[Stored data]

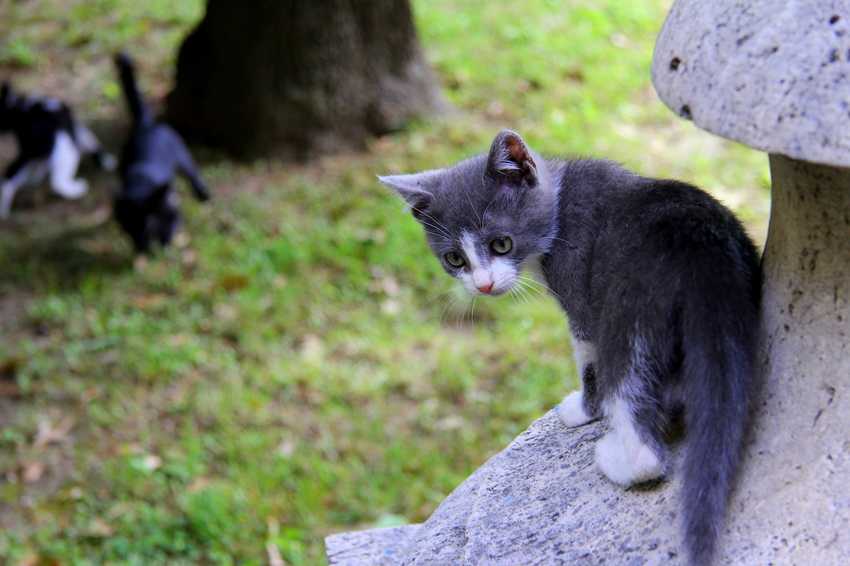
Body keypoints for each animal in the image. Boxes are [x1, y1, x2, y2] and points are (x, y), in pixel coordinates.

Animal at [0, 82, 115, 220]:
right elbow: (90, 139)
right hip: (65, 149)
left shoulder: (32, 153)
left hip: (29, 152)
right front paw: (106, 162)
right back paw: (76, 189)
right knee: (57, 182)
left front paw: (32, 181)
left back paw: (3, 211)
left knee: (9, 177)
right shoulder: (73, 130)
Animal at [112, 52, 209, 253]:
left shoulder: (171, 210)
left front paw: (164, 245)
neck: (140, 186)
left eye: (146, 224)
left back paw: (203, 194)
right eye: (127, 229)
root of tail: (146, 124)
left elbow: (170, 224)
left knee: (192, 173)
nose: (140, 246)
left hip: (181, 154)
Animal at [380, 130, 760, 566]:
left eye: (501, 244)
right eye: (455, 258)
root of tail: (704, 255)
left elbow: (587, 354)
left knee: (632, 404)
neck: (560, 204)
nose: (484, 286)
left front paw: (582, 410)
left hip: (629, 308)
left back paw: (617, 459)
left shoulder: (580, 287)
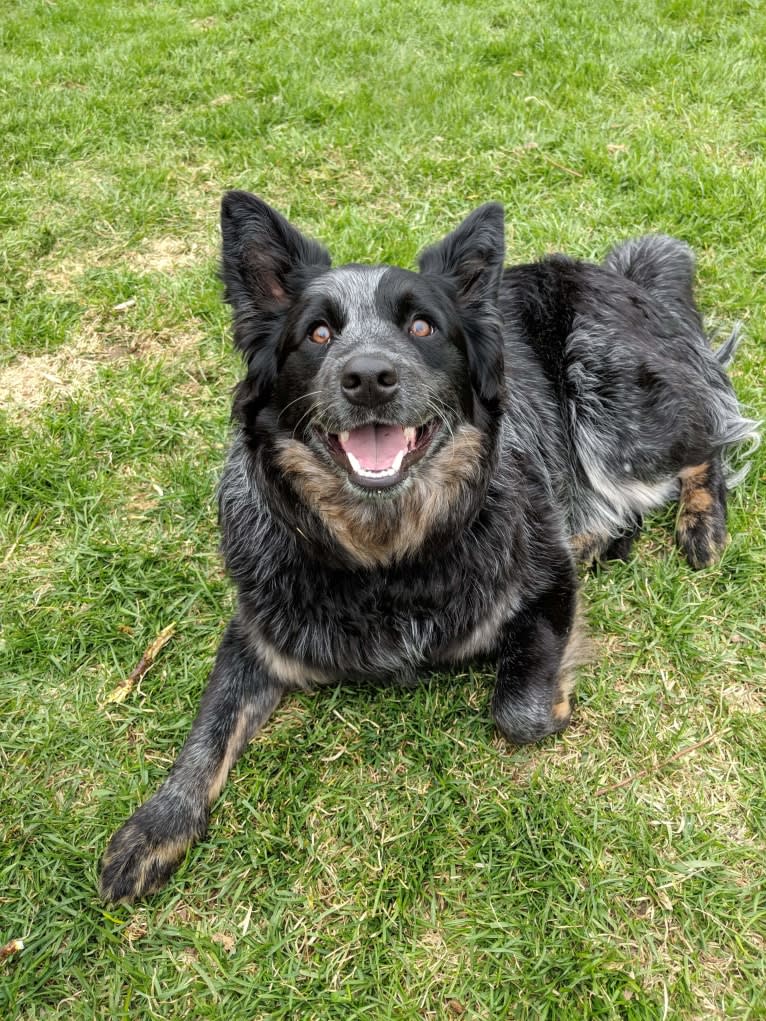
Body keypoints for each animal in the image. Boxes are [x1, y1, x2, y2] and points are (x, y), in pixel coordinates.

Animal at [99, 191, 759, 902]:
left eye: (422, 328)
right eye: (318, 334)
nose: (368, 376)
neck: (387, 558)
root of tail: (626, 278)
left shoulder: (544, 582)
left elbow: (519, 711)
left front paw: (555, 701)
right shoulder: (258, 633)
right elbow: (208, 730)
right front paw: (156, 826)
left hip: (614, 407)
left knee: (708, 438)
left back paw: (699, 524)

■ WHAT TO WORK ON: Output each record above exactly as it stands, excluding all pictures.

■ OUTPUT:
Body keypoints for each animal in the image. Boxes are [x1, y1, x2, y2] and points are (x, y), in pixel coordinates.

Animal at [0, 82, 115, 220]:
right elbow: (90, 139)
right hip: (65, 149)
left shoulder: (32, 153)
left hip: (29, 152)
right front paw: (106, 162)
right back paw: (76, 189)
right knee: (57, 182)
left front paw: (32, 181)
left back paw: (3, 211)
left knee: (9, 177)
right shoulder: (73, 130)
Animal at [112, 52, 209, 253]:
left shoulder: (171, 210)
left front paw: (164, 245)
neck: (140, 186)
left eye: (146, 224)
left back paw: (203, 194)
right eye: (127, 229)
root of tail: (146, 124)
left elbow: (170, 224)
left knee: (192, 173)
nose: (140, 246)
left hip: (181, 154)
Animal at [380, 130, 760, 566]:
left eye: (501, 244)
right eye: (455, 258)
root of tail: (704, 255)
left elbow: (587, 354)
left knee: (632, 404)
neck: (560, 204)
nose: (484, 286)
left front paw: (582, 410)
left hip: (629, 308)
left back paw: (617, 459)
left shoulder: (580, 287)
Body keypoints for each animal in the image. Boxes are [x1, y1, x2, y2] and points are (x, y), in pixel coordinates.

Animal at [99, 191, 759, 902]:
left eye: (422, 328)
right eye: (318, 334)
nose: (368, 376)
neck: (387, 558)
root of tail: (626, 278)
left shoulder: (544, 582)
left elbow: (519, 711)
left front paw: (555, 701)
right shoulder: (258, 633)
right elbow: (208, 730)
right front paw: (156, 826)
left hip: (614, 407)
left knee: (708, 438)
left back paw: (699, 524)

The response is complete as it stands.